Assigned task - Set every entry down again exactly, excluding any pictures.

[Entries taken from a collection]
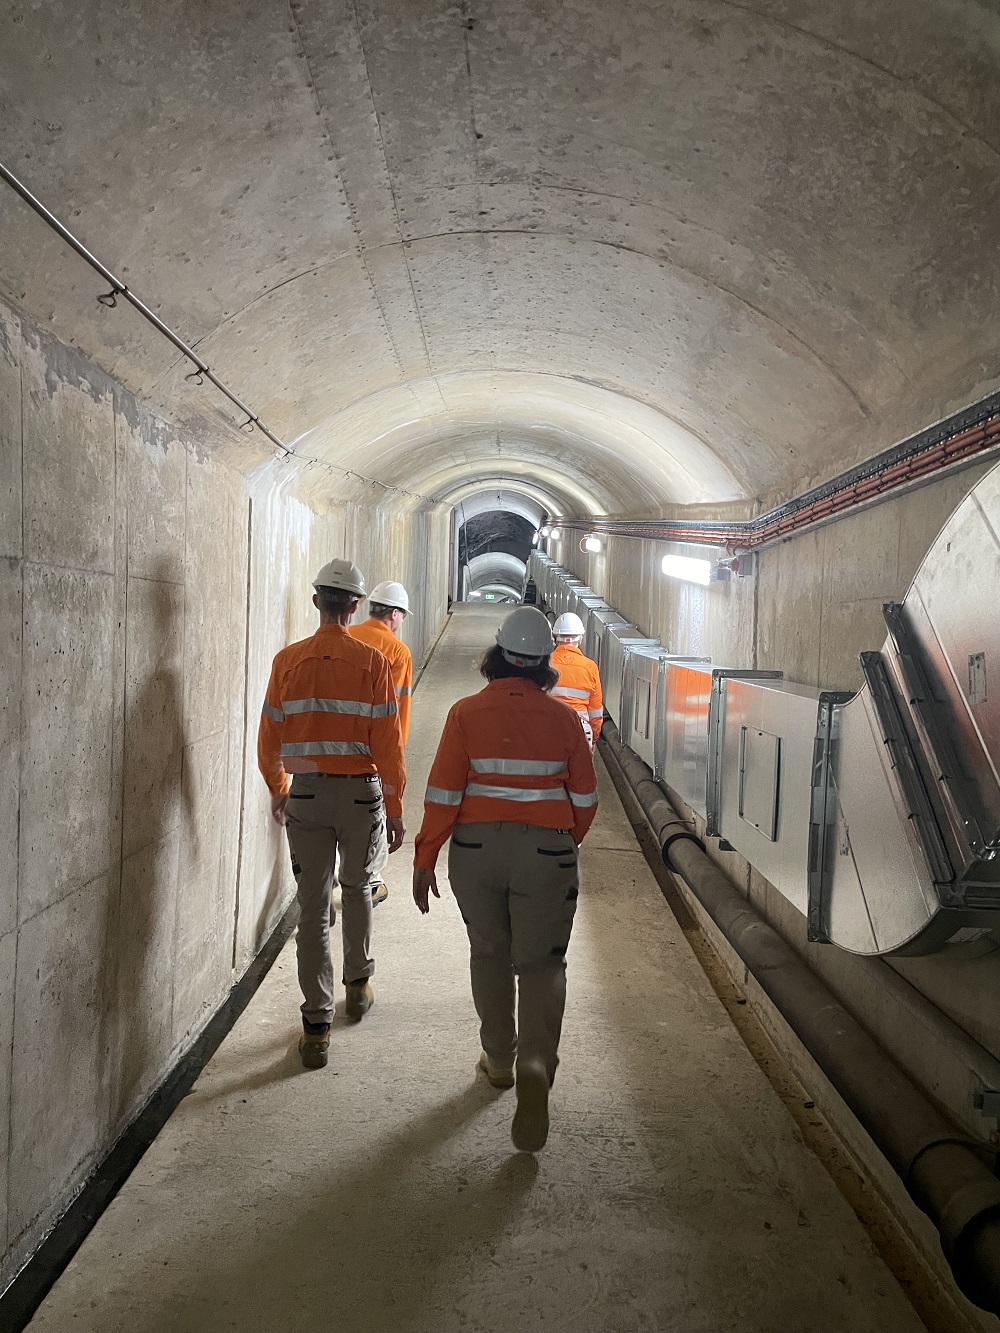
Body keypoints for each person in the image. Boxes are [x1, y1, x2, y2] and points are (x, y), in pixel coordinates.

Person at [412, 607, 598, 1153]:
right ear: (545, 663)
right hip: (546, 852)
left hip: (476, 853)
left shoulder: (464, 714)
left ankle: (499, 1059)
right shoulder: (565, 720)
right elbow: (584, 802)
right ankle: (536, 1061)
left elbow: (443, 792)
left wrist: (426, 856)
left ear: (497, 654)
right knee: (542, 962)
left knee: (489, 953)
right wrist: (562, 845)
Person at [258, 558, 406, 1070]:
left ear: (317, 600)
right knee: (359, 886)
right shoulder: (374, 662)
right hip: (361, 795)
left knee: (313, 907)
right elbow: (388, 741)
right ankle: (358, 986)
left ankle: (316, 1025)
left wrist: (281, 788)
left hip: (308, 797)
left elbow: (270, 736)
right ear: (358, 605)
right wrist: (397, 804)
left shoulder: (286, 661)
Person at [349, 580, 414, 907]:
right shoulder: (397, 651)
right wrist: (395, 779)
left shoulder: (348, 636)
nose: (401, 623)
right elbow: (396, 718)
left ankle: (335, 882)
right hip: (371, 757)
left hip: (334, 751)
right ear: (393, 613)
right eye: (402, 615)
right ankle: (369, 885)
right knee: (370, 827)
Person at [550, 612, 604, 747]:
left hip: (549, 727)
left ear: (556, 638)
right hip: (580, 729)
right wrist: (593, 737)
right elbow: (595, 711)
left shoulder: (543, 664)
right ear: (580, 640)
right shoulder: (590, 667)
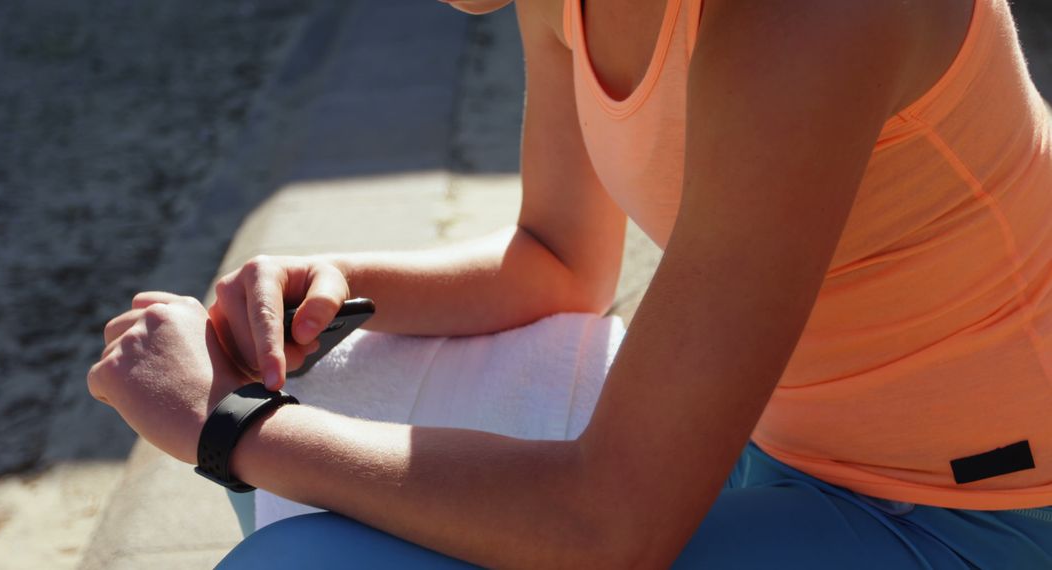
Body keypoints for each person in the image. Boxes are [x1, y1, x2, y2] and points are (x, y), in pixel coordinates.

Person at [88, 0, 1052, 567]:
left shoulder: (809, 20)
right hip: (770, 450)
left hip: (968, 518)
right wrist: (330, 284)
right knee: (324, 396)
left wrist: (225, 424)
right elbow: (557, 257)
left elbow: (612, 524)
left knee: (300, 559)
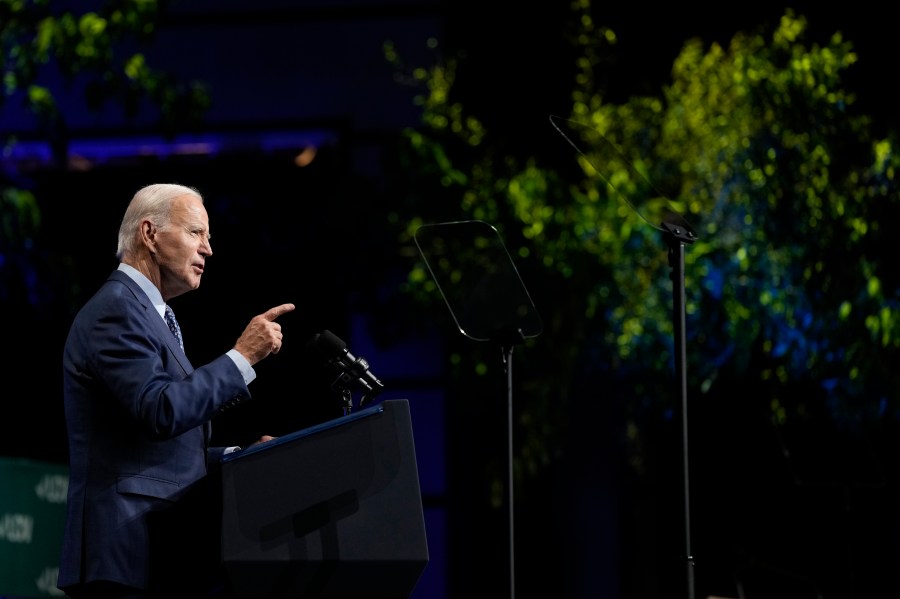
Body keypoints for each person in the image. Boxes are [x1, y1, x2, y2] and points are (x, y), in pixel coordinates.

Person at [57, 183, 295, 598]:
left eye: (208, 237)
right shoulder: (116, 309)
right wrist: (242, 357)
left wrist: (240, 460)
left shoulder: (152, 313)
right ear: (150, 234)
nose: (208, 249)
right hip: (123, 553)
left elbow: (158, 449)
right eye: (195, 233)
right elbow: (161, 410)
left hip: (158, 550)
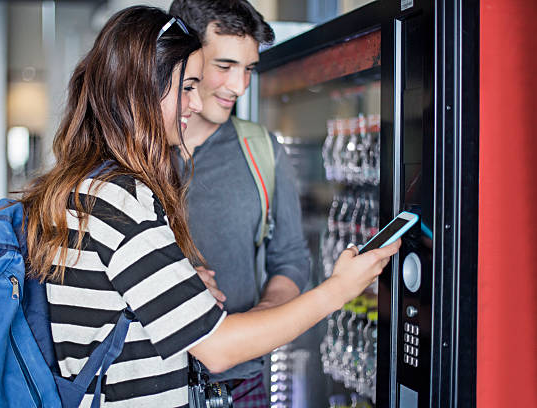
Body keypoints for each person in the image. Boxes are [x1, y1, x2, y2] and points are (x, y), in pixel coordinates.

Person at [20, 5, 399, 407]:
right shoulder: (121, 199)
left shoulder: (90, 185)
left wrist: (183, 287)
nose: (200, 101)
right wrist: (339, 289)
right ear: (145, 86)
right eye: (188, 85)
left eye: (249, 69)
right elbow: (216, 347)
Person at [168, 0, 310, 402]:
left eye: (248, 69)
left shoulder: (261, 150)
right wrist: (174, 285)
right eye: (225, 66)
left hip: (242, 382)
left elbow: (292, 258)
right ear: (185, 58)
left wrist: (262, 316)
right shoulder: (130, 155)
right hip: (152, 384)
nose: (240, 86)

Exercise response -
Body keypoints for each person in the image. Boxes are [x1, y1, x2, y2] and points are (x, y), in pixel coordinates.

Person at [412, 607, 598, 1153]:
right ear: (545, 663)
right hip: (546, 852)
left hip: (476, 853)
left shoulder: (464, 714)
left ankle: (499, 1059)
right shoulder: (565, 720)
right elbow: (584, 802)
right ankle: (536, 1061)
left elbow: (443, 792)
left wrist: (426, 856)
left ear: (497, 654)
right knee: (542, 962)
left knee: (489, 953)
right wrist: (562, 845)
Person at [258, 558, 406, 1070]:
left ear: (317, 600)
right knee: (359, 886)
right shoulder: (374, 662)
right hip: (361, 795)
left knee: (313, 907)
right elbow: (388, 741)
right ankle: (358, 986)
left ankle: (316, 1025)
left wrist: (281, 788)
left hip: (308, 797)
left elbow: (270, 736)
right ear: (358, 605)
right wrist: (397, 804)
left shoulder: (286, 661)
Person at [349, 580, 414, 907]:
right shoulder: (397, 651)
right wrist: (395, 779)
left shoulder: (348, 636)
nose: (401, 623)
right elbow: (396, 718)
left ankle: (335, 882)
right hip: (371, 757)
left hip: (334, 751)
right ear: (393, 613)
right eye: (402, 615)
right ankle: (369, 885)
right knee: (370, 827)
Person at [550, 612, 604, 747]:
left hip: (549, 727)
left ear: (556, 638)
right hip: (580, 729)
right wrist: (593, 737)
right elbow: (595, 711)
left shoulder: (543, 664)
right ear: (580, 640)
right shoulder: (590, 667)
Body keypoints for each person in the image. Boxes are [x1, y1, x2, y2] and points are (x, y), in pixel coordinates.

Person at [88, 0, 1052, 567]:
left shoulder: (809, 20)
right hip: (770, 450)
left hip: (968, 518)
right wrist: (330, 284)
right knee: (324, 396)
left wrist: (225, 424)
right elbow: (557, 257)
left elbow: (612, 524)
left knee: (300, 559)
Body keypoints for each person in the image. Boxes are [x1, y1, x2, y2] and points are (x, y), in pixel coordinates.

Person at [57, 183, 295, 598]:
left eye: (208, 237)
right shoulder: (116, 309)
right wrist: (242, 357)
left wrist: (240, 460)
left shoulder: (152, 313)
right ear: (150, 234)
nose: (208, 249)
right hip: (123, 553)
left elbow: (158, 449)
right eye: (195, 233)
right elbow: (161, 410)
left hip: (158, 550)
Body keypoints for each person in the image. Boxes are [x1, y1, x2, y2] and points are (x, y), in pixel coordinates.

Person at [20, 5, 399, 407]:
right shoulder: (121, 199)
left shoulder: (90, 185)
left wrist: (183, 287)
nose: (200, 101)
right wrist: (339, 289)
right ear: (145, 86)
right eye: (188, 85)
left eye: (249, 69)
right elbow: (216, 347)
Person at [168, 0, 310, 402]:
left eye: (248, 69)
left shoulder: (261, 150)
right wrist: (174, 285)
right eye: (225, 66)
left hip: (242, 382)
left elbow: (292, 258)
right ear: (185, 58)
left wrist: (262, 316)
right shoulder: (130, 155)
right hip: (152, 384)
nose: (240, 86)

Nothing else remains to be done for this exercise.